**Dataset rows**

####################

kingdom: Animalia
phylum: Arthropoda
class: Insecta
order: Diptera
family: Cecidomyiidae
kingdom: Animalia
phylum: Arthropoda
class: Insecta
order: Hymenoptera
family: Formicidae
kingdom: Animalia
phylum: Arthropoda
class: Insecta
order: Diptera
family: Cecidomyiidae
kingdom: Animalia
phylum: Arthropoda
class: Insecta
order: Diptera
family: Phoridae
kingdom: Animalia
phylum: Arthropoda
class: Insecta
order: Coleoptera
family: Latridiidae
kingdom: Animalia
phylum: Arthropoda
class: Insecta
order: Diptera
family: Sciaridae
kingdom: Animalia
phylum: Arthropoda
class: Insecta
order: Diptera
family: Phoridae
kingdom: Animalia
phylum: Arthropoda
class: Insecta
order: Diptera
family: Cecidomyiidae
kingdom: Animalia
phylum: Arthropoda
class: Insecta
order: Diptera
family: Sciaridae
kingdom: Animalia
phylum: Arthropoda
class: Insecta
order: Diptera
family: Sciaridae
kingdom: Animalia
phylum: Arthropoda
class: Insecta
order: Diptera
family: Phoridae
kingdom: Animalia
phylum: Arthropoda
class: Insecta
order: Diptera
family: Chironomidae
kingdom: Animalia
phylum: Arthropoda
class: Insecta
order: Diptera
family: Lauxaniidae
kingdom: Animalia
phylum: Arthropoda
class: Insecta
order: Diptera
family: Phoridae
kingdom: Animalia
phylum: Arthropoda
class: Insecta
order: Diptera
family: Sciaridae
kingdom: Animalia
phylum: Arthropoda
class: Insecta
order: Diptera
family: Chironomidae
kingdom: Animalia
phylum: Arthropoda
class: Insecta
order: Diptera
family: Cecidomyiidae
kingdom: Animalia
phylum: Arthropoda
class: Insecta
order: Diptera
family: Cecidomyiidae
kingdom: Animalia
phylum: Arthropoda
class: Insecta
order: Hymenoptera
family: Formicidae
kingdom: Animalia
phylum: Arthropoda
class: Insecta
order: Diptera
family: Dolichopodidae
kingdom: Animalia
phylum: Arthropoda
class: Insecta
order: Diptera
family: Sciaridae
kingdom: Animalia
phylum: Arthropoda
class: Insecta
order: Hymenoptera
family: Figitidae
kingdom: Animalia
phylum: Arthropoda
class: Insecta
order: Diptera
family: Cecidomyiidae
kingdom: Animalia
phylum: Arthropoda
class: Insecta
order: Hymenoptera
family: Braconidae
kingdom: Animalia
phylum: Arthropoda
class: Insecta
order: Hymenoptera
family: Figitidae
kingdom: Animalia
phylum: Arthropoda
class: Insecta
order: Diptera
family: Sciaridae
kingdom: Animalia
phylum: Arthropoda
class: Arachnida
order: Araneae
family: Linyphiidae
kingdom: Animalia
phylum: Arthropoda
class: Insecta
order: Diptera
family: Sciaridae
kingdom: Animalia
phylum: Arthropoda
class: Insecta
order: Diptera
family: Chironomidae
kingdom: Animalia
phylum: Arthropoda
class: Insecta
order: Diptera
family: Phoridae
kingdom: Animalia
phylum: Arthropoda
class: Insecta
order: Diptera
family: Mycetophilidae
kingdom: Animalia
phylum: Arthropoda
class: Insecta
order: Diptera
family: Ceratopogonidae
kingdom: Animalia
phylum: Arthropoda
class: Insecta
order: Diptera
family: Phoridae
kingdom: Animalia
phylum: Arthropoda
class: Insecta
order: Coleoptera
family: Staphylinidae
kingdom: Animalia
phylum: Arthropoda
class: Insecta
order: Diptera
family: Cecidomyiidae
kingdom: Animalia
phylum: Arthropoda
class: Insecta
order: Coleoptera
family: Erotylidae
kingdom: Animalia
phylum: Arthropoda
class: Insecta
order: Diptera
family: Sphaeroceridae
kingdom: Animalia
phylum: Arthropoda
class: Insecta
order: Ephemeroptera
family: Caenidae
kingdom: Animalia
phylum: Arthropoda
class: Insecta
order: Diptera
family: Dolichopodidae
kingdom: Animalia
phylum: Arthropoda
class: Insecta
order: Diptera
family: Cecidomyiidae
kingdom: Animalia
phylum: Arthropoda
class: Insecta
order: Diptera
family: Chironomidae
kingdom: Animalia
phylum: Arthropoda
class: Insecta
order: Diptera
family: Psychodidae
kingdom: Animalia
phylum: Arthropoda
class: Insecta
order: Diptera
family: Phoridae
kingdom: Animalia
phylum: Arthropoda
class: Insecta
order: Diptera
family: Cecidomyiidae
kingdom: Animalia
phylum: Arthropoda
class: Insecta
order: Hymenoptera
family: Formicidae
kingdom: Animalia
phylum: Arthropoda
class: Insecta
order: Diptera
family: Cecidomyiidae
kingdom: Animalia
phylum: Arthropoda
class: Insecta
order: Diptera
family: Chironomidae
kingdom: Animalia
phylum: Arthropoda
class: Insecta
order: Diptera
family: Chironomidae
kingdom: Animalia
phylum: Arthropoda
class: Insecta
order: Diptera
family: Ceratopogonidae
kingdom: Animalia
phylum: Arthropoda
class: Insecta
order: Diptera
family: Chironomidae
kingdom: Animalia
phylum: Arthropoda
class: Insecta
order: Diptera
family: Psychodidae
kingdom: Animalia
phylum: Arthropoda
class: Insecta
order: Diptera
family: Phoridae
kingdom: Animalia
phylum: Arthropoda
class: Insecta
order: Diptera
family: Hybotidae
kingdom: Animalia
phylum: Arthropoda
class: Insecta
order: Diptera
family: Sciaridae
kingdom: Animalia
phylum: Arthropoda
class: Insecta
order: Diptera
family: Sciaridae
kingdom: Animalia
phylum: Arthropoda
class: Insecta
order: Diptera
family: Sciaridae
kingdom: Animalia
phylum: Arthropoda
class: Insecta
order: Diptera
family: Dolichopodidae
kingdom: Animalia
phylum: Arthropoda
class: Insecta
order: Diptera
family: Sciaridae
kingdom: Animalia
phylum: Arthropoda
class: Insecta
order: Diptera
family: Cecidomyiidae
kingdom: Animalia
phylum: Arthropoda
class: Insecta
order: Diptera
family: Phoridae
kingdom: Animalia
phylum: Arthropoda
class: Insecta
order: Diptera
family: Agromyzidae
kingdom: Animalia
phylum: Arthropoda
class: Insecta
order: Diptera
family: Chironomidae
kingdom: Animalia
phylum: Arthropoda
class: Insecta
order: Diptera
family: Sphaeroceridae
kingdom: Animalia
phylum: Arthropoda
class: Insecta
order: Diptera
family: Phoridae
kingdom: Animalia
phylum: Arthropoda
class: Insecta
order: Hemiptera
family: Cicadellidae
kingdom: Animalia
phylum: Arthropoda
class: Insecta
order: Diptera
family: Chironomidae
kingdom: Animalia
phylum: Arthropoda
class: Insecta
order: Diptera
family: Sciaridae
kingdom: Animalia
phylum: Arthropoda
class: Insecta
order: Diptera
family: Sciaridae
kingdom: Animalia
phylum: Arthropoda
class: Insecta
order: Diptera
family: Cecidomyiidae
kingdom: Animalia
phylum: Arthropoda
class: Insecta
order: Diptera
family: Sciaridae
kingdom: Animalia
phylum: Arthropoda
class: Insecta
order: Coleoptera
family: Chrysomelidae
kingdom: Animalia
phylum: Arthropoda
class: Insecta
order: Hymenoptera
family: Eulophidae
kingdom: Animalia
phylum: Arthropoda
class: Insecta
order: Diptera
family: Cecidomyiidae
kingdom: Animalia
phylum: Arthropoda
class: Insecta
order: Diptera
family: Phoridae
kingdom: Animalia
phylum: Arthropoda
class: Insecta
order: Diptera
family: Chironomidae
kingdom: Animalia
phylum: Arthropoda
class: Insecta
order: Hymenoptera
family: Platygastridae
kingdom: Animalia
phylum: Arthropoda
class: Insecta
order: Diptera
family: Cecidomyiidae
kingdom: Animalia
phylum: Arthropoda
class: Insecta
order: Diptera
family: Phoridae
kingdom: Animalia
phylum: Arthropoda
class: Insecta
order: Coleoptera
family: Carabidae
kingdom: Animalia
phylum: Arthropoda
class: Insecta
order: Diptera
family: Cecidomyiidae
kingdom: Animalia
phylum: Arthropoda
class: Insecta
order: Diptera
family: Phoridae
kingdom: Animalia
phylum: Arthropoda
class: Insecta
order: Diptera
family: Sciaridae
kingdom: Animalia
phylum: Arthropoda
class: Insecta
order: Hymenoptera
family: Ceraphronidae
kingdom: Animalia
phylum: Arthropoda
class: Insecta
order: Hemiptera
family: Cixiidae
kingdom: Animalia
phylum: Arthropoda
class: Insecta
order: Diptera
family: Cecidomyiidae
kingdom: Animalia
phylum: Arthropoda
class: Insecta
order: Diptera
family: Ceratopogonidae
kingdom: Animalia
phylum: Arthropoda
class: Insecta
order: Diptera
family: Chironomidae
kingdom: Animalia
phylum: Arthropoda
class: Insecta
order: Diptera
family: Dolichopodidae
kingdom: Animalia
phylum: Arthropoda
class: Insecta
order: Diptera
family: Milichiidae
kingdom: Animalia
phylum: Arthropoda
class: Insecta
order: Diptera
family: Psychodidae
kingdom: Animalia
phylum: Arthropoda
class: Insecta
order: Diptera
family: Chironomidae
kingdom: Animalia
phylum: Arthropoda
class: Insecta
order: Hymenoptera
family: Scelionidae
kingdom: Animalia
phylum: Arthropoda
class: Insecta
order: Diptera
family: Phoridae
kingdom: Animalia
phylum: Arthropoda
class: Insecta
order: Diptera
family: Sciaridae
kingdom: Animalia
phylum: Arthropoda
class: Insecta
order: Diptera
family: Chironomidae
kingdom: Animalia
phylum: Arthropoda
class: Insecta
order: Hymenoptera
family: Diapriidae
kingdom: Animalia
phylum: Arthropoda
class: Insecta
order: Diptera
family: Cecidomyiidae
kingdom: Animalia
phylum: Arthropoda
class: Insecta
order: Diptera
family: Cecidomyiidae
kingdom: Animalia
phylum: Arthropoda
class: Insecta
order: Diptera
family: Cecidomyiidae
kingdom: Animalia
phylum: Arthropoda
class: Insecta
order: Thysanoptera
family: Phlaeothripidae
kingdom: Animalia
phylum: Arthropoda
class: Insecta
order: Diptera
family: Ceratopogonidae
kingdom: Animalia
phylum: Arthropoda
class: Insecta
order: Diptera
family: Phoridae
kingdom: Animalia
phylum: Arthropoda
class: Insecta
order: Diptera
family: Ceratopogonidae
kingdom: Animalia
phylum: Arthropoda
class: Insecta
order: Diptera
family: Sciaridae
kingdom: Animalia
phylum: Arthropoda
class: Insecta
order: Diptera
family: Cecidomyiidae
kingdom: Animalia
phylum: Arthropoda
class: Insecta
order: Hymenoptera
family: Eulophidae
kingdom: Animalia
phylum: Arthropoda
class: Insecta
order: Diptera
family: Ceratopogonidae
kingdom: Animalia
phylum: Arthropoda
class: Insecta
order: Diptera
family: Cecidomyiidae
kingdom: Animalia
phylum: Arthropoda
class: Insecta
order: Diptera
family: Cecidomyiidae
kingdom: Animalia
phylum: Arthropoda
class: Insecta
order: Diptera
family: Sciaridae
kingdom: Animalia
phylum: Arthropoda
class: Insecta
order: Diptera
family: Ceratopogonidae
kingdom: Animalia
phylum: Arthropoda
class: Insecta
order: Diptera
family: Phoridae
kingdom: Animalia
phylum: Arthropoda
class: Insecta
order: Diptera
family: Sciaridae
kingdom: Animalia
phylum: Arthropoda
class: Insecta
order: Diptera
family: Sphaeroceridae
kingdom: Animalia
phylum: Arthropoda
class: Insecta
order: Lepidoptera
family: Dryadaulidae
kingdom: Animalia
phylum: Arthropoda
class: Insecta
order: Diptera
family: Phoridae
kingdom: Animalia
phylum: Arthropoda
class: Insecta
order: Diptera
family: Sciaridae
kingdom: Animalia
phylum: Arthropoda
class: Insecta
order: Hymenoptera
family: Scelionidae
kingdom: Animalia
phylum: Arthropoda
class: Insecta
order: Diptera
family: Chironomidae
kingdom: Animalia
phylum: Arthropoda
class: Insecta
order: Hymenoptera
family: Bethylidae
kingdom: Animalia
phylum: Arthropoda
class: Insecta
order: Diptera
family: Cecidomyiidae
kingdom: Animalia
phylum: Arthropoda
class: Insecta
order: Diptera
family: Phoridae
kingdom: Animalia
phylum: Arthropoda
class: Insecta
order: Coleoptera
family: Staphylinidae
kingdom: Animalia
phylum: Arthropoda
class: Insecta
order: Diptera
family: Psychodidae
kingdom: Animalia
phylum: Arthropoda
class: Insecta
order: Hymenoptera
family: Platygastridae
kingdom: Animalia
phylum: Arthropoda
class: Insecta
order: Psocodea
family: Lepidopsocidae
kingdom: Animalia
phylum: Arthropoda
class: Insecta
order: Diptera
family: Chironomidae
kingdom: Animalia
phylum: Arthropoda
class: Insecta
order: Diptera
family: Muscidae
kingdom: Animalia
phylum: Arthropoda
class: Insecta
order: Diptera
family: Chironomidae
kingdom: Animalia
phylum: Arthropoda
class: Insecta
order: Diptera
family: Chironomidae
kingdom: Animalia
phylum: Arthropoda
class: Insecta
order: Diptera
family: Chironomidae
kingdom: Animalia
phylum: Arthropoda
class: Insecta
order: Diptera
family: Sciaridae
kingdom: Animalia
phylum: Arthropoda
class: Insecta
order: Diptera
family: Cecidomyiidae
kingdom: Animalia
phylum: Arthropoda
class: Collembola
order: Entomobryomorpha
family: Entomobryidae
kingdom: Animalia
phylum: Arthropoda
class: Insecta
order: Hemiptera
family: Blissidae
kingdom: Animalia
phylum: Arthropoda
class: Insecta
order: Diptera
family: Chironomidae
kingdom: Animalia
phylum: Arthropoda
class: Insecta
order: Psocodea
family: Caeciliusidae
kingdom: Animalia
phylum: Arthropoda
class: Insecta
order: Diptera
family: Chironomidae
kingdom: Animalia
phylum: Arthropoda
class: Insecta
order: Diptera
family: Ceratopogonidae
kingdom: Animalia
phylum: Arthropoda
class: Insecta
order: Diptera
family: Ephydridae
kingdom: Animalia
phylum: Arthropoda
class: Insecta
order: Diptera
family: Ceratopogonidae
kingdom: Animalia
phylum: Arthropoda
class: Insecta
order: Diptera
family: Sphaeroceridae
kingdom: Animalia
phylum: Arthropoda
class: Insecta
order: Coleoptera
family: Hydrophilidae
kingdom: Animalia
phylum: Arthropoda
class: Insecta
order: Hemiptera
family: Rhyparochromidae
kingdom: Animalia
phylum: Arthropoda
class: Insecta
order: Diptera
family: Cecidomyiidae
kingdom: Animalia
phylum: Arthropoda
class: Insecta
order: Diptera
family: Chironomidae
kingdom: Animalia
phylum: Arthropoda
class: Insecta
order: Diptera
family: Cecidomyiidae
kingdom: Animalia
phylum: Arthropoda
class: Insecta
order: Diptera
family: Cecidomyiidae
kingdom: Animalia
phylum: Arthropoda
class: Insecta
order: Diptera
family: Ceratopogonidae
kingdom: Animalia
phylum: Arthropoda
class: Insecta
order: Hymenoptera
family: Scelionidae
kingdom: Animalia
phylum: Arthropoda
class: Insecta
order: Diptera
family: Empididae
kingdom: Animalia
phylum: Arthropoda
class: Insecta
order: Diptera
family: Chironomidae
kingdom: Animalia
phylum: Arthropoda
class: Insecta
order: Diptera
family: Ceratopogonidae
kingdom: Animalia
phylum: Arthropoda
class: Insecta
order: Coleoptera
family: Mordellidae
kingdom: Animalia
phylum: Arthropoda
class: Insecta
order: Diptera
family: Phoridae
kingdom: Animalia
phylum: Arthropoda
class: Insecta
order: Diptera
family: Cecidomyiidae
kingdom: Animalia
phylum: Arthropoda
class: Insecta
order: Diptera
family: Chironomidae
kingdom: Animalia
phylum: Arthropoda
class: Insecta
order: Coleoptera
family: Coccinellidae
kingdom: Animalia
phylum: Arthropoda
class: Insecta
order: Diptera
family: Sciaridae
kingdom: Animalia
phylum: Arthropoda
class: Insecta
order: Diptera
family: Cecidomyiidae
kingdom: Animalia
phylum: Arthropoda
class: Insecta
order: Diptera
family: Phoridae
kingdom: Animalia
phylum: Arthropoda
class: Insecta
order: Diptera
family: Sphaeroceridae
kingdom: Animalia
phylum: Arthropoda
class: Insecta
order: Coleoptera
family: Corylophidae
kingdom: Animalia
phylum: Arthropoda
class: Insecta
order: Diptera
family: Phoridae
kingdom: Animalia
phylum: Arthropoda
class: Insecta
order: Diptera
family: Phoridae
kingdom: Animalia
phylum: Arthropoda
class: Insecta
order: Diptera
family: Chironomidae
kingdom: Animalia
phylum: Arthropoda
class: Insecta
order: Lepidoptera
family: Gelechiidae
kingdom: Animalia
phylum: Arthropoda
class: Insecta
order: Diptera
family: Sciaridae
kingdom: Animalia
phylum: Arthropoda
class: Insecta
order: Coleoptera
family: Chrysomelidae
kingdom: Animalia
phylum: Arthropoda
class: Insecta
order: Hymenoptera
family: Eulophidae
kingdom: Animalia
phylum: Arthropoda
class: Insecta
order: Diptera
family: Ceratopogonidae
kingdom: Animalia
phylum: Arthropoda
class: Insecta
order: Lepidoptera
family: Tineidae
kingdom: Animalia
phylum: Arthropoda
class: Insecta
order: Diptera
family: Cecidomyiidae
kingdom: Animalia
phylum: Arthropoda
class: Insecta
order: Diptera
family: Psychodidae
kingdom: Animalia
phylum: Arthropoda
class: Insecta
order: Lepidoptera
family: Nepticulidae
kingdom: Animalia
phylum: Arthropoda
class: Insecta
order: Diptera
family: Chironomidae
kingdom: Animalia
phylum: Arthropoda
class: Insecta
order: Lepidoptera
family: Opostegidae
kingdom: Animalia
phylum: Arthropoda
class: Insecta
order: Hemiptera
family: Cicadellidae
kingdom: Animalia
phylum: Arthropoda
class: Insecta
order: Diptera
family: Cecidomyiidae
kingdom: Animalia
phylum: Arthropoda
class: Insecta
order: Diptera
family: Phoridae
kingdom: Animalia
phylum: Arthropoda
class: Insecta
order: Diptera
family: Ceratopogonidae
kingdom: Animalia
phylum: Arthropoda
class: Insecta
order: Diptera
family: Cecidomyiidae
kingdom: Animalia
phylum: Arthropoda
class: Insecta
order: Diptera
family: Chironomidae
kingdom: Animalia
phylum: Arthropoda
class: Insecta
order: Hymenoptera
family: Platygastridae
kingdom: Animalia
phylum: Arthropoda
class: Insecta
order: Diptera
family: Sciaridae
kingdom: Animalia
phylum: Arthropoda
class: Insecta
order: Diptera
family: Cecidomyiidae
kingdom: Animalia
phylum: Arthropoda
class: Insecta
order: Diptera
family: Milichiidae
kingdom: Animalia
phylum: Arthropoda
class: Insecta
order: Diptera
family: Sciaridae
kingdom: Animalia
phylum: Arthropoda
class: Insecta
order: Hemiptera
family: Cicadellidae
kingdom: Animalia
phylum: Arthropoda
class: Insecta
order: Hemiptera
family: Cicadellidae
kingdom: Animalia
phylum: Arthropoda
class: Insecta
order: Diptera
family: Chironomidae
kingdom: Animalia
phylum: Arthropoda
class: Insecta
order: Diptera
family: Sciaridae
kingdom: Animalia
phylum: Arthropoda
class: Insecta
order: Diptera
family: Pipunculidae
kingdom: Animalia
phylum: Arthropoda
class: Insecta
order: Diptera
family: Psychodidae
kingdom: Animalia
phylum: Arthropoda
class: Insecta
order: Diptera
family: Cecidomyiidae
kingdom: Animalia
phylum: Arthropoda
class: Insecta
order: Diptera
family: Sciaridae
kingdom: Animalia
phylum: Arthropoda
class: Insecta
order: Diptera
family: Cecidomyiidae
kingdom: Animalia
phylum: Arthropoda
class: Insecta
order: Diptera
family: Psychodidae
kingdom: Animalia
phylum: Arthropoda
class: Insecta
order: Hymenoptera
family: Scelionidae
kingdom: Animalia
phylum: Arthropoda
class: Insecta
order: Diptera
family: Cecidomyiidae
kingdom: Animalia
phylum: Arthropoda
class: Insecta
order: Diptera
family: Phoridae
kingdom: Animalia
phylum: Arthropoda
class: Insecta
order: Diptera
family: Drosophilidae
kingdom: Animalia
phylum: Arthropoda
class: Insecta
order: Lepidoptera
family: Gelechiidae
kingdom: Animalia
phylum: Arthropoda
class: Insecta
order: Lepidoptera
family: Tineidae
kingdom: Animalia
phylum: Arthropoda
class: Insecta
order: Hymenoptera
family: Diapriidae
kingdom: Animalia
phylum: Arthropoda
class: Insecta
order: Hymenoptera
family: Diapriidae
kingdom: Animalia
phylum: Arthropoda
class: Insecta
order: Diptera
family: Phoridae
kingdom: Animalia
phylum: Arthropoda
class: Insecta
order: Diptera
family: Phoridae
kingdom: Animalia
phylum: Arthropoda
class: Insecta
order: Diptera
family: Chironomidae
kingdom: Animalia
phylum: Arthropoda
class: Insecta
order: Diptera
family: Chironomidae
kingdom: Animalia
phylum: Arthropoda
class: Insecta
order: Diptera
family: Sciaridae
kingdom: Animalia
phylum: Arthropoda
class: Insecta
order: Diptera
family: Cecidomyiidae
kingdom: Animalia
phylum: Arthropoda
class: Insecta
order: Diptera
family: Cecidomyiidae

####################

**Exercise task**
Reproduce the lines above from the one containing "family: Drosophilidae" through the final line, keeping each unchanged.

**Task answer**
family: Drosophilidae
kingdom: Animalia
phylum: Arthropoda
class: Insecta
order: Lepidoptera
family: Gelechiidae
kingdom: Animalia
phylum: Arthropoda
class: Insecta
order: Lepidoptera
family: Tineidae
kingdom: Animalia
phylum: Arthropoda
class: Insecta
order: Hymenoptera
family: Diapriidae
kingdom: Animalia
phylum: Arthropoda
class: Insecta
order: Hymenoptera
family: Diapriidae
kingdom: Animalia
phylum: Arthropoda
class: Insecta
order: Diptera
family: Phoridae
kingdom: Animalia
phylum: Arthropoda
class: Insecta
order: Diptera
family: Phoridae
kingdom: Animalia
phylum: Arthropoda
class: Insecta
order: Diptera
family: Chironomidae
kingdom: Animalia
phylum: Arthropoda
class: Insecta
order: Diptera
family: Chironomidae
kingdom: Animalia
phylum: Arthropoda
class: Insecta
order: Diptera
family: Sciaridae
kingdom: Animalia
phylum: Arthropoda
class: Insecta
order: Diptera
family: Cecidomyiidae
kingdom: Animalia
phylum: Arthropoda
class: Insecta
order: Diptera
family: Cecidomyiidae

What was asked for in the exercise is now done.